In other words, the NDP remains mired in the same conservative and right-wing polices (on the social-democratic spectrum) which lost it the 2015 election. Meanwhile, and since that time, the pro-fossil fuel and timid social policy records of two provincial NDP governments–in Alberta and British Columbia–underline the point.

What is needed in Canada is much more than ‘dissent’. A new vision of a society founded on social and environmental justice is needed. Forms of political organization are needed to achieve a government that can lead societal transformation. How much longer can we afford not to act?

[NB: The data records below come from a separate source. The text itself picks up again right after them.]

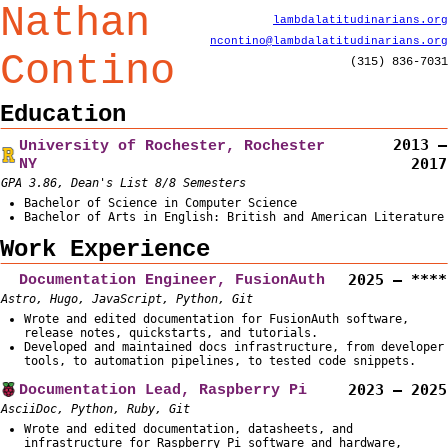
Nathan
lambda
latitud
inarians
.org
ncontino
@lambda
latitud
inarians
.org
Contino
(315) 836-7031
Education
2013 –
University of Rochester, Rochester
NY
2017
GPA 3.86, Dean's List 8/8 Semesters
Bachelor of Science in Computer Science
Bachelor of Arts in English: British and American Literature
Work Experience
Documentation Engineer, FusionAuth
2025 – ****
Astro, Hugo, JavaScript, Python, Git
Wrote and edited documentation for FusionAuth software,
release notes, quickstarts, and tutorials.
Developed and maintained docs infrastructure, from developer
tools, to automation pipelines, to tested code snippets.
Documentation Lead, Raspberry Pi
2023 – 2025
AsciiDoc, Python, Ruby, Git
Wrote and edited documentation, datasheets, and
infrastructure for Raspberry Pi software and hardware,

Roger Annis publishes his writings on his website ‘A Socialist In Canada’, along with selections of writings by others. The website also contains daily news notifications in three subject pages: World news, Canada newsroll, and Ecology newsroll. He can be reached at rogerannis@hotmail.com.

Note:

[1] Western media is expressing dismay at Vladimir Putin’s announcement on March 1, 2018 that Russia is successfully keeping pace with the new generations of weapons that the U.S. has been researching and developing, including ‘hyper-sonic’ missiles and drone submarines. See: In interview with NBC, Vladimir Putin says new arms race began in 2002 when U.S. pulled out of 1972 Anti-Ballistic Missile Treaty, RT.com, March 2, 2018. For background on the U.S.-driven nuclear arms race, see: The new nuclear race: Why North Korea isn’t the real story, by Debora MacKenzie, New Scientist, Sept 20, 2017, plus related materials, published on New Cold War.org, September 2017.

Appendix: Grim social indicators for First Nations people in Canada

From a report in the Globe and Mail on Jan 24, 2018 (additional sources indicated)

  • Forty four per cent of children from First Nations reserves graduate from high school, compared with 88 per cent of other young Canadians
  • Life expectancy of Indigenous people is 15 years shorter than the Canadian average
  • Inuit people [in Canada’s far north] are 270 times as likely to have tuberculosis
  • About seven per cent of Canadian children under 14 are Indigenous, but about 52 per cent of those in foster care are Indigenous.
  • In June 2017, there were some 153 First Nations communities with boil water advisories [there are more than 600 First Nations communities in Canada]. Some of those advisories were several decades old. The Liberal Party government in Ottawa has lifted 40 boil-water advisories since it was elected in October 2015, but 26 more have been added.
  • Suicide rates are six-to-seven times the rates of non-Indigenous people (see chart, source CTV News, April 2016)
  • Indigenous people make up approximately five per cent of the population of Canada. Indigenous men comprise 25.2 per cent of all in-custody males in prison, while Indigenous women comprise 36.1 per cent of all females behind bars (source: CBC News, Sept 15, 2017). The Indigenous incarceration rate is ten times higher than the non-Indigenous population. In the U.S. Black people are six times more likely to be imprisoned compared to those of Caucasians decent (source: Canada’s prisons are the ‘new residential schools’ for First Nations people, by Nancy Macdonald, MacLean’s Magazine, Feb 18, 2016).